The Statement
An Instagram post suggests the United States is on track for a lower death rate in 2020 despite the COVID-19 pandemic.
The October 7 post features a screenshot of a tweet from a user named Sarah Hucklebee which says:
“Total annual deaths in US?
2018: 2,839,205
2019: 2,855,000
2020: 2,033,736 through Sep 24th.”
It goes on to state: “2020’s overall death rate is on pace to be LESS than 2018 and 2019. I’m sure that’s the message we are all getting from the media.”
The caption on the Instagram post adds: “It must be getting harder for the branch covidians to cling on to the biggest fraud in human history. The thing is, the stats don’t lie. Just the media does.”
At the time of publication, the post had been viewed around 13,200 times, attracting more than 450 likes.
The Analysis
While some of the figures included in the tweet are accurate, the tally of 2020 deaths in the United States is well below the true count, according to data provided by the US Centers for Disease Control and Prevention (CDC).
The post also fails to take into consideration seasonal factors when wrongly concluding that the US was likely to record fewer deaths in 2020 than previous years.
The figures in the tweet all appear to have been drawn from CDC data. In its report, Mortality in the United States, 2018, released in January 2020, the CDC’s National Center for Health Statistics (NCHS) said 2,839,205 resident deaths had been registered in the US that year.
Provisional counts for 2019 show there had been 2,855,000 deaths recorded in the 12 months ending in December. The CDC told AAP FactCheck via email that final 2019 death data will not be available until later in 2020.
The tweet, posted to Twitter on September 25, adds that there were 2,033,736 deaths in the United States in 2020 “through Sep 24th”.
This tally, however, is significantly below the closest equivalent figure provided by the CDC, which told AAP FactCheck its provisional records showed 2,309,502 deaths in the US in 2020 up to and including September 19.
The tweet’s claim that the US is on track for fewer deaths in 2020 than previous years appears to be based on comparing the daily death rates for each year.
For the year up to and including September 24, the 2020 daily death rate stood at 7,589, based on the figure provided in the tweet.
If the US were to record the same death rate throughout 2020, a leap year, as it had purportedly recorded to September 24, there would be 2,777,416 deaths – lower than the 2018 and 2019 tallies.

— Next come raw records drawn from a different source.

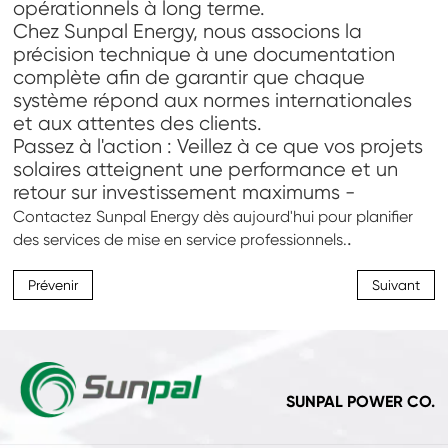
opérationnels à long terme.
Chez Sunpal Energy, nous associons la
précision technique à une documentation
complète afin de garantir que chaque
système répond aux normes internationales
et aux attentes des clients.
Passez à l'action : Veillez à ce que vos projets
solaires atteignent une performance et un
retour sur investissement maximums -
Contactez Sunpal Energy dès aujourd'hui pour planifier
.
des services de mise en service professionnels.
Prévenir
Suivant
SUNPAL POWER CO.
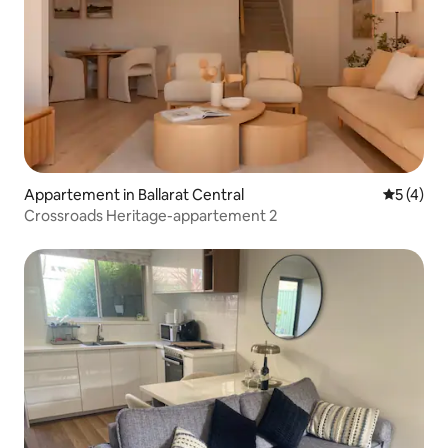
Appartement in Ballarat Central
Gemiddeld
5 (4)
Crossroads Heritage-appartement 2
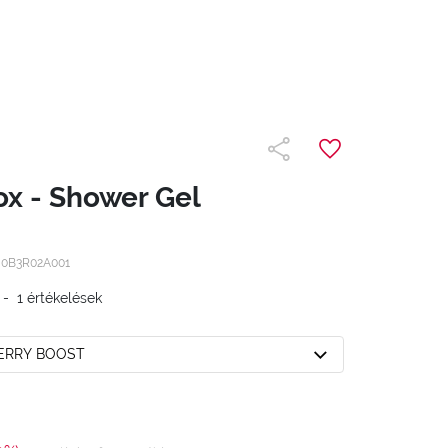
x - Shower Gel
/
0B3R02A001
-
1
értékelések
BERRY BOOST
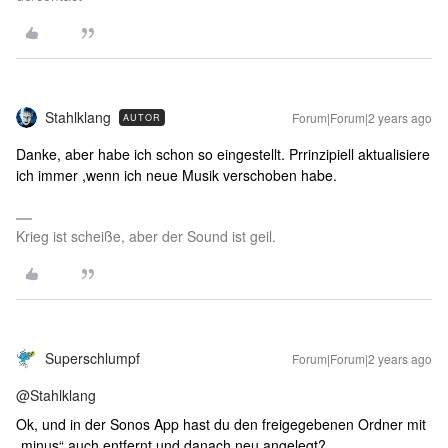
Stahlklang
Forum|Forum|2 years ago
AUTOR
Danke, aber habe ich schon so eingestellt. Prrinzipiell aktualisiere
ich immer ,wenn ich neue Musik verschoben habe.
Krieg ist scheiße, aber der Sound ist geil.
Superschlumpf
Forum|Forum|2 years ago
@Stahlklang
Ok, und in der Sonos App hast du den freigegebenen Ordner mit
„minus“ auch entfernt und danach neu angelegt?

However the annual tally based on the CDC’s updated figure of 2,309,502 to September 19, which is in line with its weekly provisional death counts, would provide a daily death rate of 8,771 and an annual toll of 3,213,984 for 2020 – significantly higher than for either 2018 or 2019.
The apparent calculation to produce the tweet’s claim also fails to take into account the highly seasonal nature of the death data. In 2017, according to the CDC, the average daily number of deaths in December was 16.6 per cent higher than in July.
The figures bottom out in summer and steadily rise from September until the end of the year. Based on this trend, the daily death rate would be expected to accelerate through the remainder of 2020.
The NCHS has its own provisional tally of deaths from all causes – and how these compared to “expected deaths” using figures from an average of the equivalent periods in 2017 to 2019.
The tally showed there were 11 per cent more deaths than expected in the US by the week ending October 10. The CDC notes that the deaths reported in the tally are only those recorded by the date of analysis, not all those that would have occurred.
Due to this, it is likely to underestimate the total number of deaths and the rate of unexpected deaths.
The CDC said research on the “excess deaths” could provide more information about the mortality burden of the COVID-19 pandemic.
This research estimated that the weekly rate of excess deaths in the US peaked at as high as 40 per cent of the normal tally in April 2020 (see graph).
Research from academics at the Virginia Commonwealth University School of Medicine and the Yale School of Public Health found there were around 20 per cent more deaths in the US between the start of March and August than would normally be expected.
The research noted that deaths attributed to COVID-19 only accounted for only two-thirds of the excess figure.
The study’s lead author, Steven Woolf, told VCU News: “Contrary to sceptics who claim that COVID-19 deaths are fake or that the numbers are much smaller than we hear on the news, our research and many other studies on the same subject show quite the opposite.”
The claim in the tweet the US is on track for a lower death rate in 2020 despite the COVID-19 pandemic has also been debunked here and here.
The Verdict
AAP FactCheck found the claims in the Instagram post to be false. It includes data that understates the US death toll in 2020, and makes incorrect assumptions based on the quoted figures.
Up-to-date figures from the CDC indicate that the US is on track for a much higher death toll in 2020 than previous years, while research shows a there have been a significant number of “excess deaths” recorded during the COVID-19 pandemic.
False – Content that has no basis in fact.